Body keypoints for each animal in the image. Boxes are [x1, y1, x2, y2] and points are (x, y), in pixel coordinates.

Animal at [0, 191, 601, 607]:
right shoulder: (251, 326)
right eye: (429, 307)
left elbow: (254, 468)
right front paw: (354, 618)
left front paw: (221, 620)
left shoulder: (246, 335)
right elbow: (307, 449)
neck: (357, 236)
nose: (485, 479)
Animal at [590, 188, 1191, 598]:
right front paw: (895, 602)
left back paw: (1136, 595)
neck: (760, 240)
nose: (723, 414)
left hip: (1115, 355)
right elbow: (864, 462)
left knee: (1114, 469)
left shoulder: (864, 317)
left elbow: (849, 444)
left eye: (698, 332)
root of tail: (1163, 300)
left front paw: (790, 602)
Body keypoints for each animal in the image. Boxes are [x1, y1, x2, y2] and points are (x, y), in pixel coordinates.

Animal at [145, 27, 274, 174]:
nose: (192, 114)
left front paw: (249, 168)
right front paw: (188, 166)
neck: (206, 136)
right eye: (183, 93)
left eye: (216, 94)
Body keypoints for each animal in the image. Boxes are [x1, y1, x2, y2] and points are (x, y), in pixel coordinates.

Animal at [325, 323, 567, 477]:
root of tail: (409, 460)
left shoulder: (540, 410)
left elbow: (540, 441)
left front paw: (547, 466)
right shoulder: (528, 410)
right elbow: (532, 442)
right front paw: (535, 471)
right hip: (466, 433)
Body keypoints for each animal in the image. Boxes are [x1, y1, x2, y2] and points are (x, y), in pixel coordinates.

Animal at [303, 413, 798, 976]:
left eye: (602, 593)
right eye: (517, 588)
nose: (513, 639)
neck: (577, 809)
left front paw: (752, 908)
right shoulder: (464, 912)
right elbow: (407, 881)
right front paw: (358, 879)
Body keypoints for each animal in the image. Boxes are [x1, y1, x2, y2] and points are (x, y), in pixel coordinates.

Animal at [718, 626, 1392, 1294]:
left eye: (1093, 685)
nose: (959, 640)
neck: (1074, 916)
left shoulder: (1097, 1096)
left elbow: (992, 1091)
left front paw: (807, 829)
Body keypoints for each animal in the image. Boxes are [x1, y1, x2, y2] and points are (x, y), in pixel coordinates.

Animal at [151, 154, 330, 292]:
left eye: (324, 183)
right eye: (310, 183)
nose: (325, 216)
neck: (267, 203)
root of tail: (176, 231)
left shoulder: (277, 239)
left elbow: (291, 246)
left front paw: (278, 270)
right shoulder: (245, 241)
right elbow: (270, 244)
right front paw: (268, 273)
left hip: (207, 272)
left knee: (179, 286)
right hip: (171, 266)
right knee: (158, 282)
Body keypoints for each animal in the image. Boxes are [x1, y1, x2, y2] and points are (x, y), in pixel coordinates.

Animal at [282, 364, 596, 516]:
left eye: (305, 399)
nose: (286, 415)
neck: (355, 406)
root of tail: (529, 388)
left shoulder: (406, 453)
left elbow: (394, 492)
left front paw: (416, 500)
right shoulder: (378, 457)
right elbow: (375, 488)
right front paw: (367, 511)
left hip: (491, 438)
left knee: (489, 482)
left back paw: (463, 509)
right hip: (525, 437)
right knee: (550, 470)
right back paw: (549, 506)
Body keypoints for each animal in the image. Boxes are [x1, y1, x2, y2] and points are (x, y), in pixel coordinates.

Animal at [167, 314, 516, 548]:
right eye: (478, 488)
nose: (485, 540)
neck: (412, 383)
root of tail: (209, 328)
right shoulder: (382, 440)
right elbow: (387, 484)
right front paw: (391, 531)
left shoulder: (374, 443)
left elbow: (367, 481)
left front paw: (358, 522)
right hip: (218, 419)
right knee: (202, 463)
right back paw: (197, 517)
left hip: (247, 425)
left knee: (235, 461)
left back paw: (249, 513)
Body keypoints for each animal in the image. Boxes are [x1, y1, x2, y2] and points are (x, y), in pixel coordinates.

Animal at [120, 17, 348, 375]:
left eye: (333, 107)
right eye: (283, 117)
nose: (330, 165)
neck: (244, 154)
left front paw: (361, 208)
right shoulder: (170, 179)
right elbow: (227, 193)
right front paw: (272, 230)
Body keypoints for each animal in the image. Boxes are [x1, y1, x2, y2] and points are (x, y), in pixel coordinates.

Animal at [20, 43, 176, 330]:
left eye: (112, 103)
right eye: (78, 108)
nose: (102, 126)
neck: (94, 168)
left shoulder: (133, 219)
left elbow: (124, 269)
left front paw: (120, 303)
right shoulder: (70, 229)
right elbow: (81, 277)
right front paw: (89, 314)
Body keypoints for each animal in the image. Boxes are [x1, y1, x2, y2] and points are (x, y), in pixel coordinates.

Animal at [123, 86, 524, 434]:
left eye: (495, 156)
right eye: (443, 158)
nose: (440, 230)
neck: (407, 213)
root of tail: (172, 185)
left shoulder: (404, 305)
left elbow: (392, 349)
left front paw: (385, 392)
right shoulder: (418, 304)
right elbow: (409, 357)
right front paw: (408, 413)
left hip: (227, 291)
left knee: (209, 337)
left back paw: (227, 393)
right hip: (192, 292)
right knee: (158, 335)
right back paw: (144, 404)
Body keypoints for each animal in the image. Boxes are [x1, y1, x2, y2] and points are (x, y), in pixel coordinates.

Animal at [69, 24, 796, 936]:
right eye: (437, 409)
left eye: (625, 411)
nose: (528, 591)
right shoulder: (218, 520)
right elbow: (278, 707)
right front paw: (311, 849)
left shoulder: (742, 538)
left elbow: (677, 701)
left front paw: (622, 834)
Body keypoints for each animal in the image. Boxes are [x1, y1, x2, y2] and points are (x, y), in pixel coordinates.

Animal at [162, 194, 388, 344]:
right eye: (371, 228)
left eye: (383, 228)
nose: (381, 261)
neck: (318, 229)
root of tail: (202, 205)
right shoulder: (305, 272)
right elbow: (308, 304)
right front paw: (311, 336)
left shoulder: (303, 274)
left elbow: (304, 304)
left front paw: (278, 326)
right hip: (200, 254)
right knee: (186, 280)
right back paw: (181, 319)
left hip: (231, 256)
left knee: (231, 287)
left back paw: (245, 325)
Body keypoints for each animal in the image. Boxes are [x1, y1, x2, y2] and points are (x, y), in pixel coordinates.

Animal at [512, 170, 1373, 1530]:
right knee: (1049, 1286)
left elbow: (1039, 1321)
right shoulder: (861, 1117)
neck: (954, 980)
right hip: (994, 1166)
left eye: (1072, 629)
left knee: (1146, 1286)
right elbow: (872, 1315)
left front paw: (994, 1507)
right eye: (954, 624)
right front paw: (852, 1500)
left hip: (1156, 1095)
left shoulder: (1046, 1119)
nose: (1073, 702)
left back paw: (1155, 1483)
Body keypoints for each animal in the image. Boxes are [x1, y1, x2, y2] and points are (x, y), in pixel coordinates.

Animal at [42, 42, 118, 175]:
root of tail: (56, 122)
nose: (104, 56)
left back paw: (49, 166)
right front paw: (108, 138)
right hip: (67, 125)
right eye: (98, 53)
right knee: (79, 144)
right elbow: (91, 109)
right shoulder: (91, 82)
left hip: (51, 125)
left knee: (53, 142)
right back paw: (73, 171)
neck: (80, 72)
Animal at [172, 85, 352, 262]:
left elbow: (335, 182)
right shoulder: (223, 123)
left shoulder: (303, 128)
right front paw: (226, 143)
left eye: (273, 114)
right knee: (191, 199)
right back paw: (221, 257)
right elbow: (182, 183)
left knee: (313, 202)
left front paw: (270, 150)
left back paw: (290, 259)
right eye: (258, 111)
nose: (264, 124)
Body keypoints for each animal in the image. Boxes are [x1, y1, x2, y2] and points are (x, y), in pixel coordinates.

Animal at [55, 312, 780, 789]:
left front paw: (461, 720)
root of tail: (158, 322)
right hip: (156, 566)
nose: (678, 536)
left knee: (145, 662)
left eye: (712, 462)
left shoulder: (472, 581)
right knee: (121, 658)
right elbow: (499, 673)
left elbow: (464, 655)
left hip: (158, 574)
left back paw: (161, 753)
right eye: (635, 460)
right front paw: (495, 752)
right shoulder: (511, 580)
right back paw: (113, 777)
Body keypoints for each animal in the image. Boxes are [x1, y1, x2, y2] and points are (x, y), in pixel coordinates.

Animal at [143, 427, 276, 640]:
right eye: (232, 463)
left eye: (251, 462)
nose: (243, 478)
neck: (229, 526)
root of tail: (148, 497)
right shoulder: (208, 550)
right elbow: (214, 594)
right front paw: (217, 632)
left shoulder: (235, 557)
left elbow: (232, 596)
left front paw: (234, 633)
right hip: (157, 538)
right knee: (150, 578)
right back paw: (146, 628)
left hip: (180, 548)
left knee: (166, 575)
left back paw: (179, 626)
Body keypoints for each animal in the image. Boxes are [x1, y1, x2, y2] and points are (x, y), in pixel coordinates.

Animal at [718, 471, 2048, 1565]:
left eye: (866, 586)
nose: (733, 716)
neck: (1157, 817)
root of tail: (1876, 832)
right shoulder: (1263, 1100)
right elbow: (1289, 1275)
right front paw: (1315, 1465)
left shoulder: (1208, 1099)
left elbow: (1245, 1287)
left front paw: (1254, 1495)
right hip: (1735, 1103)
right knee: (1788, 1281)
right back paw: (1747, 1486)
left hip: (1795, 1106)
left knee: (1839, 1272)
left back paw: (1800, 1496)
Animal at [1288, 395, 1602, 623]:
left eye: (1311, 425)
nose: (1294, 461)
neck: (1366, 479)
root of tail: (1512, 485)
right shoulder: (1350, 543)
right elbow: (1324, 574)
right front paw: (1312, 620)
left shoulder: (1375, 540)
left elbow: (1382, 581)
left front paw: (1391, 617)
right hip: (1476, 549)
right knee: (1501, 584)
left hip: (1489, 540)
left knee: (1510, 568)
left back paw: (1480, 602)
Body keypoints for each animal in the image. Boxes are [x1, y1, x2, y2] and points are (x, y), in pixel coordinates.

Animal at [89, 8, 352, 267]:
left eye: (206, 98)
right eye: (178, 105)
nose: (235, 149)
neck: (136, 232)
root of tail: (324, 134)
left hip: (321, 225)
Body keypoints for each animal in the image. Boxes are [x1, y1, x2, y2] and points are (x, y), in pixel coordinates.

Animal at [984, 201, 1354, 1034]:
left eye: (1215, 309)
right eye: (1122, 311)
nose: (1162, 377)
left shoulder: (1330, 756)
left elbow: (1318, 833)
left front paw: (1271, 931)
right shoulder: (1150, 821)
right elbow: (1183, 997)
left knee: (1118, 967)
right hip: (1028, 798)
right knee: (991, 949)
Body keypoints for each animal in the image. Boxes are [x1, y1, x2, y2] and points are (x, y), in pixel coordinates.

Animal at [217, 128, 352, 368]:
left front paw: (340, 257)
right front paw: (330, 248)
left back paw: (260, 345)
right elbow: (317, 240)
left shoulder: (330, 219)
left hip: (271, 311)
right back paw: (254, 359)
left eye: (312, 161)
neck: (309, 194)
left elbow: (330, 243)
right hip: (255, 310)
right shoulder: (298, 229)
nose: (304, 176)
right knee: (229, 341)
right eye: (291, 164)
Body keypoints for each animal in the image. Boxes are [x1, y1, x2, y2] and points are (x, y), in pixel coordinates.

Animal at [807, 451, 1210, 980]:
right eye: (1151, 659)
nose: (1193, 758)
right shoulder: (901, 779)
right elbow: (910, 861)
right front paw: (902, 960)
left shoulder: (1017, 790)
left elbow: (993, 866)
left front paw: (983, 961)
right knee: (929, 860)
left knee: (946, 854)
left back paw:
-=-=-
Take the line above containing "left eye: (712, 462)", the line containing "root of tail: (148, 497)", and all lines in between, and copy them exactly without anything else.

◆ ANSWER FOR THIS EXERCISE:
left eye: (712, 462)
left shoulder: (472, 581)
right knee: (121, 658)
right elbow: (499, 673)
left elbow: (464, 655)
left hip: (158, 574)
left back paw: (161, 753)
right eye: (635, 460)
right front paw: (495, 752)
right shoulder: (511, 580)
right back paw: (113, 777)
Body keypoints for each animal in the image. Boxes are [x1, y1, x2, y2] and points are (x, y), in pixel coordinates.

Animal at [143, 427, 276, 640]:
right eye: (232, 463)
left eye: (251, 462)
nose: (243, 478)
neck: (229, 526)
root of tail: (148, 497)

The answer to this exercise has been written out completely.